-- DATA PROVIDED follows --
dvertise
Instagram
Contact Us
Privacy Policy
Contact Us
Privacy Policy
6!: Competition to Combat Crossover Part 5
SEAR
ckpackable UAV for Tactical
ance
-- DATA PROVIDED concluded --
▶ ASSIGNMENT
Transcribe, in full, each record that appears above.

▶ THE COMPLETED TASK
dvertise
Instagram
Contact Us
Privacy Policy
Contact Us
Privacy Policy
6!: Competition to Combat Crossover Part 5
SEAR
ckpackable UAV for Tactical
ance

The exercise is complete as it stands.